**Questions**:
• 1. Answer each question about the review excerpt on fMRI and EEG/MEG integration, using only what the text states:
(a) Why do asynchronized electrical activities contribute little to EEG/MEG?
(b) How does the synapse behave for spiking activity above the threshold?
(c) What happens at a relatively remote sensor to the electromagnetic signals generated by opposing currents?
• 2. Transcribe part of the review excerpt on fMRI and EEG/MEG integration. Begin at the words "However, the integration" and stop after the words "enhance spatiotemporal resolution?".
• 3. Summarize the review excerpt on fMRI and EEG/MEG integration in two sentences.

However, the integration of fMRI and EEG/MEG also faces great challenges, which arguably compromise its intuitive promise and benefits to neuroimaging and neuroscience fields. To list a few most critical ones, what is the physiological and physical relationship between hemodynamic and electrophysiological responses? How can EEG be reliably recorded during concurrent fMRI scans without affecting the signal quality for both modalities? How should we fuse the recorded fMRI-EEG/MEG data in a principled way for integrative imaging with enhance spatiotemporal resolution?
The past decade has witnessed significant progresses in both fundamental and technical aspects related to these questions. Most of them are still under active research or remain poorly understood. In this review, we start with an overview of the physiological origins of EEG/MEG and fMRI, as well as their fundamental biophysics and imaging principles; it is followed by a review of major progresses in understanding and modeling the neurovascular coupling, methodologies for the fMRI-EEG/MEG integration and EEG-fMRI simultaneous recording; finally, important remaining issues and perspectives are summarized. Although some of the points we make in this review might be speculative or even controversial, we hope they serve to identify important scientific elements that would help to stimulate future discussion and research.
II. Overview of Electromagnetic Source Imaging and fMRI
A. Origin of EEG/MEG
As the mass responses from all activated neural tissues, EEG/MEG signals can be regarded as a weighted sum of instantaneous neuronal currents throughout the entire brain volume. In other words, EEG/MEG reflects the synchronized electrical behavior of an assembly of neurons within a certain brain region or even across regions. Asynchronized electrical activities have little contribution to EEG/MEG, because their random consequences are virtually cancelled out when summed over locations. The large-scale synchrony serves as the major factor to identify which specific aspects of brain electrophysiology contribute to EEG/MEG.
Brain electrophysiological processes take place in a variety of spatial and temporal scales. In a microscopic scale down to a single neuron, the electrophysiological activity manifests itself as the neuronal spiking activity and the post-synaptic potential (PSP). The neuronal spiking activity refers to the action potentials that propogate along the axon. The spiking activity reaches and accumulates at the synapse through which one neuron connects to another. When the accumulated spiking activity exceeds a certain threshold, it controls the amount of chemical transmitters released from the synapse. The released neurotransmitters further control the gating of the ion channels at the post-synaptic neuron and hence modulates the PSP. For the spiking activity above the threshold, the synapse effectively behaves as a low-pass filter, owing to its accumulative effect and the delay due to the electrochemical conversion. Under such circumstances, the pre-synaptic spiking activity may be temporally correlated with the PSP. However, for the sub-threshold spiking activity, such correlation does not necessarily hold true.
EEG/MEG measurements in a macroscopic level are insensitive to action potential sources with short-duration bidirectional current flows. As action potentials propagate along an axon, the associated electrical currents flow in opposite directions (i.e. along and opposite to the direction of action potential propagation) in both intracellular and extracellular spaces. Signals generated by such action potential sources are only recordable from a sensor at a close vicinity to the neuron. At a relatively remote sensor (such as on the scalp surface), the electromagnetic signals generated by opposing currents are essentially cancelled out. Moreover, the brief duration of the action potential also requires a very strong degree of synchrony with great temporal precision in order to be observable from the scalp surface. However, high-frequency (>120Hz) components associated with neuronal spiking activity are significantly underrepresented in EEG/MEG.

**Excerpted records**:
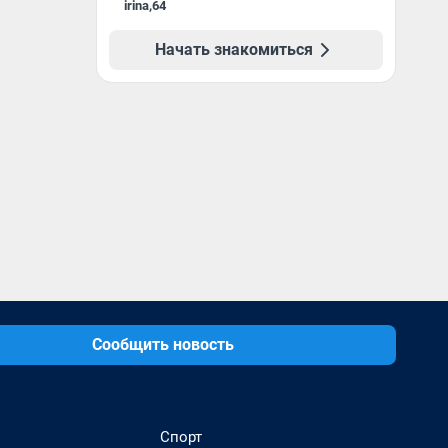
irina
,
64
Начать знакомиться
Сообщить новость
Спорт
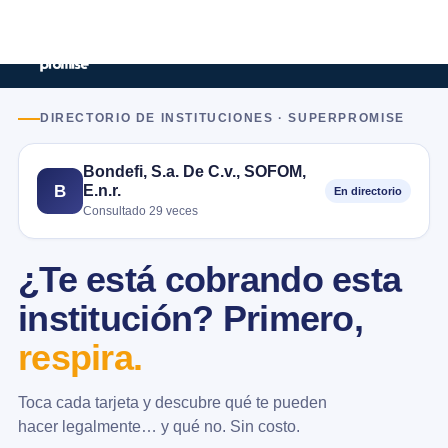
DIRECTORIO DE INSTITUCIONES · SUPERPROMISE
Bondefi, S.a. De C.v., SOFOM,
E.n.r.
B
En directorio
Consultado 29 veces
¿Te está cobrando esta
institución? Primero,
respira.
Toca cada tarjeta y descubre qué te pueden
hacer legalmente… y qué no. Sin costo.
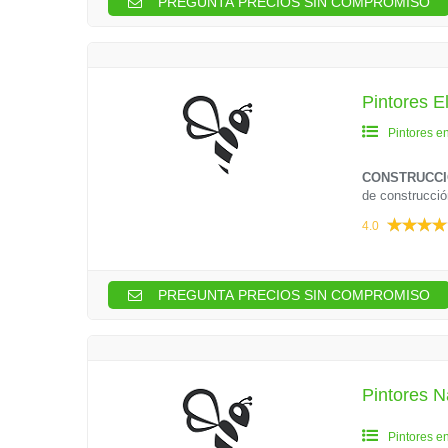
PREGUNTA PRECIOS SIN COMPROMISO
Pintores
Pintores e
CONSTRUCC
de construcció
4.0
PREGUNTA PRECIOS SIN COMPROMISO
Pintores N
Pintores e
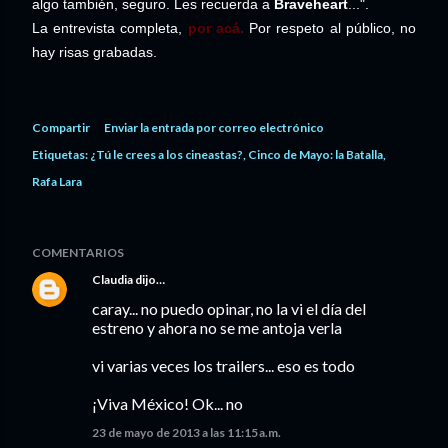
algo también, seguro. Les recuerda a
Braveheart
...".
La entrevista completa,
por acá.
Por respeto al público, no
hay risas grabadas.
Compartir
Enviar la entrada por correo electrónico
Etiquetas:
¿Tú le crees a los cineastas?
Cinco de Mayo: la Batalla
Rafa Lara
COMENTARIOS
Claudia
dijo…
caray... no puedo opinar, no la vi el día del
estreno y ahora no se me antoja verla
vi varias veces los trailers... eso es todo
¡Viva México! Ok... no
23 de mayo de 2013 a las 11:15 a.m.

* * *

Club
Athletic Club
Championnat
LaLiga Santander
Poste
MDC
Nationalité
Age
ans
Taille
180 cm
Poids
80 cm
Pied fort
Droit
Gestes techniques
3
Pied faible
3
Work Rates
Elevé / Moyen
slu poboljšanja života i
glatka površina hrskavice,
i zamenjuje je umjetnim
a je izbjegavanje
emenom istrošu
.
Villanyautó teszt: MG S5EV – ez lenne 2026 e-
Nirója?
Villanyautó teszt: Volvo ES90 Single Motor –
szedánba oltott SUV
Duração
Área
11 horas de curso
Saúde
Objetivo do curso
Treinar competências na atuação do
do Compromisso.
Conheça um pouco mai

**Task-by-task answers**:
• 1.
(a) Their random consequences are virtually cancelled out when summed over locations.
(b) It effectively behaves as a low-pass filter, owing to its accumulative effect and the delay due to the electrochemical conversion.
(c) They are essentially cancelled out.

• 2.
However, the integration of fMRI and EEG/MEG also faces great challenges, which arguably compromise its intuitive promise and benefits to neuroimaging and neuroscience fields. To list a few most critical ones, what is the physiological and physical relationship between hemodynamic and electrophysiological responses? How can EEG be reliably recorded during concurrent fMRI scans without affecting the signal quality for both modalities? How should we fuse the recorded fMRI-EEG/MEG data in a principled way for integrative imaging with enhance spatiotemporal resolution?

• 3. Integrating fMRI with EEG/MEG faces major challenges, including the relationship between hemodynamic and electrophysiological responses, reliable EEG recording during fMRI scans, and principled fusion of the data. The review covers the physiological origins and imaging principles of these modalities, neurovascular coupling, integration methods and remaining issues, and it explains that EEG/MEG reflects synchronized neuronal activity while asynchronized activity and action potential currents are largely cancelled out at remote sensors.